Google is throwing open the doors to the Play Store’s Early Access section, which allows the brave souls who crave the latest apps the chance to try them out before a stable release.
The program was initially launched shortly after Google I/O in partnership with a specific, hand-picked batch of developers. But now, Google says any developer will be able to apply for a place on stage.
Ellie Powers, the lead product manager for Google Play, told Greenbot that when it comes to evaluating developer interest, the focus will be on a diversity of application types and good development principles.
“What we’re looking for is apps that are very high quality, but this is also balanced with the fact they’re pre-released and won’t be polished,” she said. “We want them to be interesting concepts that others might find also interesting. It’s also about balancing out the collection. The idea is to turn over the featured apps regularly so there’s a constant, fresh supply of content.”
The section features unreleased apps and games, with a caveat about them being potentially unstable. However if you’re the type who sideloads APKs and always wants what’s new, this probably won’t deter you.
According to Powers, the Early Access section has seen one million downloads, all coming from a group of 29 launch partners.
Powers says the popularity spurned the team to push for more devs to participate, as they’ll get valuable data and feedback. For Android users hungry for the next big thing, it’s another way to feast on fresh apps.

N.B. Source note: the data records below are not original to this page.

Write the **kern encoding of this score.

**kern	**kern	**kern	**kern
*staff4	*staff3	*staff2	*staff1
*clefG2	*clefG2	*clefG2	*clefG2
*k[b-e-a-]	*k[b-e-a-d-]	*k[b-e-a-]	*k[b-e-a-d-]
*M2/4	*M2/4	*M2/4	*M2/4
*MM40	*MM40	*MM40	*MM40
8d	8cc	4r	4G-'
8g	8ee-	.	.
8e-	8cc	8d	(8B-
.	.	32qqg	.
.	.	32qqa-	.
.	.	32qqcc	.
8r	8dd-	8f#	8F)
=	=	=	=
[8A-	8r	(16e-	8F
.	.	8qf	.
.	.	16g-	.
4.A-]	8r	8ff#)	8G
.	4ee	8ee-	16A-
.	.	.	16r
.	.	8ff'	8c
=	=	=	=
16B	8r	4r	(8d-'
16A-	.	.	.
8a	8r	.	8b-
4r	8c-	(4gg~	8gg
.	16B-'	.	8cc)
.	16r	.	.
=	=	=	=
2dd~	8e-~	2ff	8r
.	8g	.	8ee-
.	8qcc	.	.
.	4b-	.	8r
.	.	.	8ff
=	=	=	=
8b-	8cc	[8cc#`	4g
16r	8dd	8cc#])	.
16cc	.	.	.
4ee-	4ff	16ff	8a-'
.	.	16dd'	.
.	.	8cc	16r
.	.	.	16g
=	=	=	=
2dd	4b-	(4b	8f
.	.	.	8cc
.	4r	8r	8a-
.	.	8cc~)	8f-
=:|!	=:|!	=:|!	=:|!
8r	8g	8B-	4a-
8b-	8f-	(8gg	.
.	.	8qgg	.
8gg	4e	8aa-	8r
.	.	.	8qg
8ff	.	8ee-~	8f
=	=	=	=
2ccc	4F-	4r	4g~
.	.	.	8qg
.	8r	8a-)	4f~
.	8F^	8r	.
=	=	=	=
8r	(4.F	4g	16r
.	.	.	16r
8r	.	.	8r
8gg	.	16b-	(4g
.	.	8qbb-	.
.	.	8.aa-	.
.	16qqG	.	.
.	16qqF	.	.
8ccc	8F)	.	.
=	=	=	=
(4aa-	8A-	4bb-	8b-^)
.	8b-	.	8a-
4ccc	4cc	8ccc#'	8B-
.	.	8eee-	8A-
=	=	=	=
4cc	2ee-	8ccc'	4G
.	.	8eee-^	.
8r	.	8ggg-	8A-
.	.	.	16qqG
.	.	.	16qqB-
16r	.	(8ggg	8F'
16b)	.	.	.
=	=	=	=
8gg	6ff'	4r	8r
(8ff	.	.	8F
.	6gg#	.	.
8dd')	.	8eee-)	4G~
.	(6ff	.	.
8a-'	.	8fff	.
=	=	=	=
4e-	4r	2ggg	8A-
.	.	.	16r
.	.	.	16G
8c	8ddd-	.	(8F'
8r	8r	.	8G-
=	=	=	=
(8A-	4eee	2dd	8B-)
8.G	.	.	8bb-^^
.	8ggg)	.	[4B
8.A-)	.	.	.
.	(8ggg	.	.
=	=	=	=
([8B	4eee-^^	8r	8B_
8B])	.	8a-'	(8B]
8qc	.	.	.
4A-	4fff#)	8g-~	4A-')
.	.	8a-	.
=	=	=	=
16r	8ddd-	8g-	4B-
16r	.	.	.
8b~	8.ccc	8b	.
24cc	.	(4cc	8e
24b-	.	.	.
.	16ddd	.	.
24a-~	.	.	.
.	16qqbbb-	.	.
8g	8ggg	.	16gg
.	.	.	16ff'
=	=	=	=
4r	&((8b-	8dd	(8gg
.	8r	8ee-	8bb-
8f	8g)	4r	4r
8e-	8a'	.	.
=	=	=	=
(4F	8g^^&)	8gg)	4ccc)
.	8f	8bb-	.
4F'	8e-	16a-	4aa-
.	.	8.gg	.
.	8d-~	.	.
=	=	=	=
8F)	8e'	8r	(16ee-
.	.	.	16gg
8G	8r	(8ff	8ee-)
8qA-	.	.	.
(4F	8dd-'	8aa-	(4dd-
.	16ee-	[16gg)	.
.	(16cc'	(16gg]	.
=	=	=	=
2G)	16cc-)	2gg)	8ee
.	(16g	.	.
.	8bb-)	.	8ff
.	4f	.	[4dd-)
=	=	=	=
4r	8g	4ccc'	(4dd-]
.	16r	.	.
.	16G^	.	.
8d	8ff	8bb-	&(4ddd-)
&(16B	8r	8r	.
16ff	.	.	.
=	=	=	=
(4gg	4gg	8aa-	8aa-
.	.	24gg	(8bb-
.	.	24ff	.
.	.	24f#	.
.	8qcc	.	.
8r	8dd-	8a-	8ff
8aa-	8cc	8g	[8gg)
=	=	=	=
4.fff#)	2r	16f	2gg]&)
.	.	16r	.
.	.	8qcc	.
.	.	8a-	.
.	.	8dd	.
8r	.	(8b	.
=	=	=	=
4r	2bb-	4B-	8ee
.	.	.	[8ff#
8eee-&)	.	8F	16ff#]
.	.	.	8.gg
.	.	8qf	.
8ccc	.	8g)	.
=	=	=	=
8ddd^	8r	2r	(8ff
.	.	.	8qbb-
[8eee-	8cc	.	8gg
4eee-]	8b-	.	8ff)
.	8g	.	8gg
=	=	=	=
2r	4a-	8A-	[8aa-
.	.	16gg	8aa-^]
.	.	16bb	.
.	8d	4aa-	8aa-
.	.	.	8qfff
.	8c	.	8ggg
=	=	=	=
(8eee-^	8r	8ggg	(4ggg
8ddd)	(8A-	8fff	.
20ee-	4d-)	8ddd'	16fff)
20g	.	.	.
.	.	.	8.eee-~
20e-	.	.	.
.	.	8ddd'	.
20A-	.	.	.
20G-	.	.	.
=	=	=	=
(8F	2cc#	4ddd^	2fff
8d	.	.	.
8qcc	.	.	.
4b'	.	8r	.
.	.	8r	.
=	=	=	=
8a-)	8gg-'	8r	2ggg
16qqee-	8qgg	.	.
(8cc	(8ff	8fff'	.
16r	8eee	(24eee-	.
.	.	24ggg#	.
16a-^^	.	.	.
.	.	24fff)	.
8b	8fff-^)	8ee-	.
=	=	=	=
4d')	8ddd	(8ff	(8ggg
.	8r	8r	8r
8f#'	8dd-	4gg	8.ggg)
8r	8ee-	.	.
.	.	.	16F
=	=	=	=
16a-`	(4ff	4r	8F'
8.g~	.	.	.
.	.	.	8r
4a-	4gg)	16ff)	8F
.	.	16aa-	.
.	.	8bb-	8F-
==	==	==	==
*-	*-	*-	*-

“I think we want to make sure those users come back and there’s always something exciting for them to try out,” she said. “And for developers it gives them feedback, and an important piece to think about is this allows them to get exposure to a much wider range of users.”
It should be a little while before these new apps pop up, but you can check out the Early Access section now to see what’s there you may have missed.
The impact on you: The end result will be more titles to play with in Google’s not-quite-ready showcase. The main target behind the move is to help the Play Store be more developer friendly as this will allow devs to get feedback and identify bugs from their apps before a more general release. Stable, quality apps are the ones that are easier to monetize and gain wider traction among Android users.